Em meio a monotonia avistei uma criança, mas não era uma criança qualquer, um menino que aparentava ter quatro a cinco anos de idade, moreno, vestia-se de roupas simples, surradas e desbotadas, ao seu lado estava sua mãe com uma mochila preta, bem velha nas costas, cabelos pretos longos amarrados para trás, vestia-se de roupas simples também. Eles andavam de mãos dadas, ela com um olhar preocupado, sofrido, como o de quem não dormia bem a algum tempo, infelizmente nunca sabei tal motivo daquele olhar cabisbaixo. Ao contrário o menino apresentava um olhar inocente com brilho nos olhos, ao andar esbanjava confiança, sentia-se seguro. Surpreendentemente ele se abaixou com calma e com aquelas suas mãozinhas meigas e agraciadas pegou uma simples latinha vazia de cerveja que estava em sua frente, em seu pensamento ele sabia que sua mãe tinha o costume de pega-las, ela juntava as latinhas que encontrava para vender em um ferro-velho. Ele estendeu a latinha em direção a sua mãe, ela sorriu carinhosamente, uma energia carismática, divina de ser registrada, acredito que pouco observável. Ela jogou a latinha no chão amassou com os pés e colocou-a na bolsa com cautela. Os dois seguiram caminhado em passos vagarosos, a criança demostrava-se satisfeita por ter ajudado sua mãe, e a mãe orgulhosa de seu filho por ajudá-la.
Naquele momento foi perceptível, a felicidade não se materializa em preposições da sociedade, como por exemplo, a virtude financeira. O ímpeto da vida é ligeiro, assim como uma latinha pode ser fator coesivo de satisfação, felicidade, e carisma, existem tantos outros acontecimentos maravilhosos podem gerar impactos semelhantes. A satisfação deveria estar sempre no presente, mas parece que nunca percebemos que o ápice da existência está acontecendo agora, pois o tempo de vida se reduz a cada badalada do relógio. O quanto vale um dia de existência bem aproveitado? É fácil responder, compare com os dias de existência desperdiçados.

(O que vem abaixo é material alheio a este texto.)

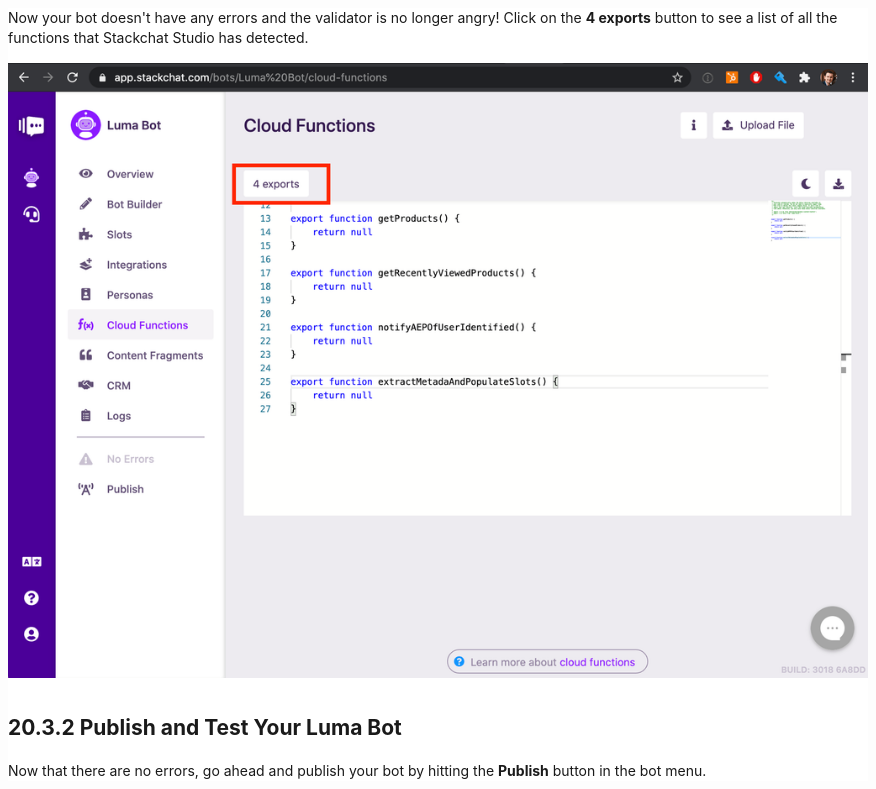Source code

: Now your bot doesn't have any errors and the validator is no longer angry! Click on the **4 exports** button to see a list of all the functions that Stackchat Studio has detected.

![demo](./images/ui_cloud_functions_placeholder-crunch.png)

## 20.3.2 Publish and Test Your Luma Bot

Now that there are no errors, go ahead and publish your bot by hitting the **Publish** button in the bot menu.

A cena aconteceu de forma poética, mas quantos momentos poéticos se dissipam por falta de percepção. Os momentos mais prazerosos são encontros de percepções e emoções expressivas. É preciso muita vivacidade para ter tal lucidez. Mas os impactos positivos que recebemos são tão brilhantes, específicos, inusitados, é infelizmente não podemos fazer com que eles se repitam com o mesmo teor de encanto, ainda mais se nem percebemos a existência deles, é uma “pena” que muitas cenas poéticas se percam no tempo.
Mas não se preocupe, no fim a gente se perde no tempo, é percebemos que a poesia da vida que não demos valor, se foi, de maneira que ainda deixou a desejar.